For first time, Pierre-Paul, friends recall details of July 4 accident
WARNING: This post contains a graphic and potentially disturbing photograph at the bottom.
Holy cow.
That’s the G-rated version of what you might think as you scroll through the photos of Jason Pierre-Paul’s hand Sports Illustrated has posted, a series of gruesome pictures depicting the extent of damage done to the New York Giants defensive end’s right hand on July 4, when a firework exploded while he was still holding onto it.
Pierre-Paul and his friends spoke with Sports Illustrated reporter Jason Buckland, the first time he has shared, in detail, what happened that fateful night and in the hours and days that followed. Pierre-Paul gave the magazine permission to publish the photos, but let us say again before you scroll through them: they are gruesome.
Pierre-Paul had purchased over $1,000 of fireworks to wow his neighborhood children, a tradition he began a dozen years earlier, as a teenager, though the show got bigger as he made more money in the NFL.
According to Pierre-Paul, just before midnight he wanted to wrap things up, but a friend noticed that the U-Haul they’d piled the fireworks into was almost empty, so why not finish off the last few? Pierre-Paul decided to oblige, and that’s when the night took a scary turn.
Writes Buckland:
He attempted seven times to apply flame to fuse, to ignite a stick that would send a stream of colors rocketing into the night, but the wind kept blowing out his lighter. He remembers thinking, Let me try one more time. . .

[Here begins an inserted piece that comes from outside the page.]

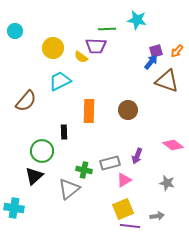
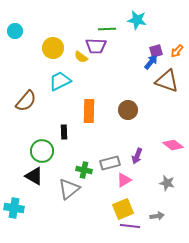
black triangle: rotated 48 degrees counterclockwise
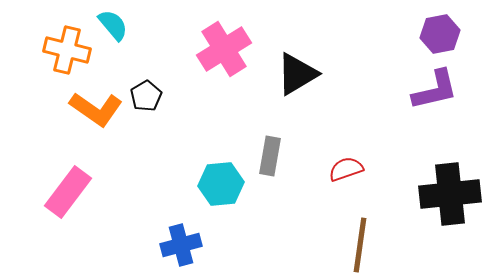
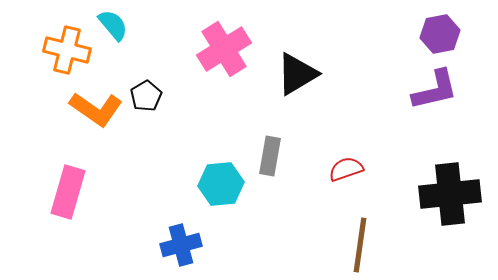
pink rectangle: rotated 21 degrees counterclockwise
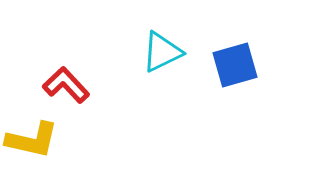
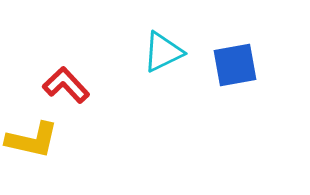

Suddenly, success—and then an eruption, a bang and a blinding green-and-white light that, witnesses say, swallowed Pierre-Paul’s 6′ 5″, 278-pound frame. “I remember a big flash, and I heard boom!” says Farraw Germain, the mother of Pierre-Paul’s then eight-month-old son, Josiah. “There was a lot of smoke.” Pierre-Paul sensed trouble right away. “As soon as I saw the green light, I jumped,” he says. “I knew something dangerous was about to happen.”
Pierre-Paul dropped to the grass. But when he arose he smelled nothing, felt nothing. Then he heard Germain shriek in terror, “Your hand!”
He glanced down. The street had gone black again, but Pierre-Paul could make out a sight far more gruesome and shocking than anything he’d ever glimpsed on a football field. “I’m looking at my [right] hand and I’m seeing every ligament,” he recalls. “You only see this stuff in the movies.”
Pierre-Paul wrapped his shirt around his hand and jumped into the nearest car, which was Germain’s. A friend, Tarvarus Jackson, quickly got him to the nearest hospital, blowing through red lights as Pierre-Paul’s blood got all over the interior of the Porsche.
While Pierre-Paul was able to recount the story up until the point he and Jackson arrived at the hospital, Broward Health North, he doesn’t remember much of what happened after that, anesthsia, emergency surgeries and strong pain medications all conspiring to cloud his memory.
But he does remember telling doctors, “Whatever y’all do, do not cut off my hand.”
Since it was summer, and a holiday at that, it was hard to find the area’s top hand specialists. But Pierre-Paul’s camp, which included agent Eugene Parker (Parker died last month), was able to get Dr. Patrick Owens, an orthopedic surgeon who had experience treating professional athletes. Pierre-Paul was transferred to Jackson Memorial Hospital in Miami and Owens and a cadre of associates began taking care of him.
It was not long after arriving at Jackson Memorial that Pierre-Paul’s family and reps were told that both his hand and career might be salvaged. Heavily medicated, Pierre-Paul didn’t know that yet.
The public drama was just beginning, as the world learned what had happened to Pierre-Paul, and the Giants, who sent Ronnie Barnes, the team’s vice president of medical services, and former player Jessie Armstead, a special team assistant and mentor to Pierre-Paul, were trying to figure out what was happening as well.
Germain met the pair at a Dunkin’ Donuts and explained that he couldn’t be seen; in his semi-conscious state, Pierre-Paul could barely communicate.
He had to stay in the hospital for two-and-a-half weeks, undergoing eight hand operations while he was there, plus two more after he was discharged from that intial stay, and lost 30 pounds.
The entire story is fascinating, with Pierre-Paul revealing that the bone in his middle finger came out during his second game back, against the New England Patriots, and had to be trimmed and sewn back into his skin, and shedding light on his struggles: wiping his glasses is difficult, and he had his button-down shirts tailored to place snaps on the left cuffs, since he lacks the dexterity in his hand to do a button cuff.
He’s been the butt of jokes, but also an inspiration, and has found inspiration in others who live with disabilities and amputations.
“I could dwell on it, like, Damn, I wish I had that finger,” Pierre-Paul says, “but when I look in the mirror, I’m happy. Thank the Lord—it could have been worse.”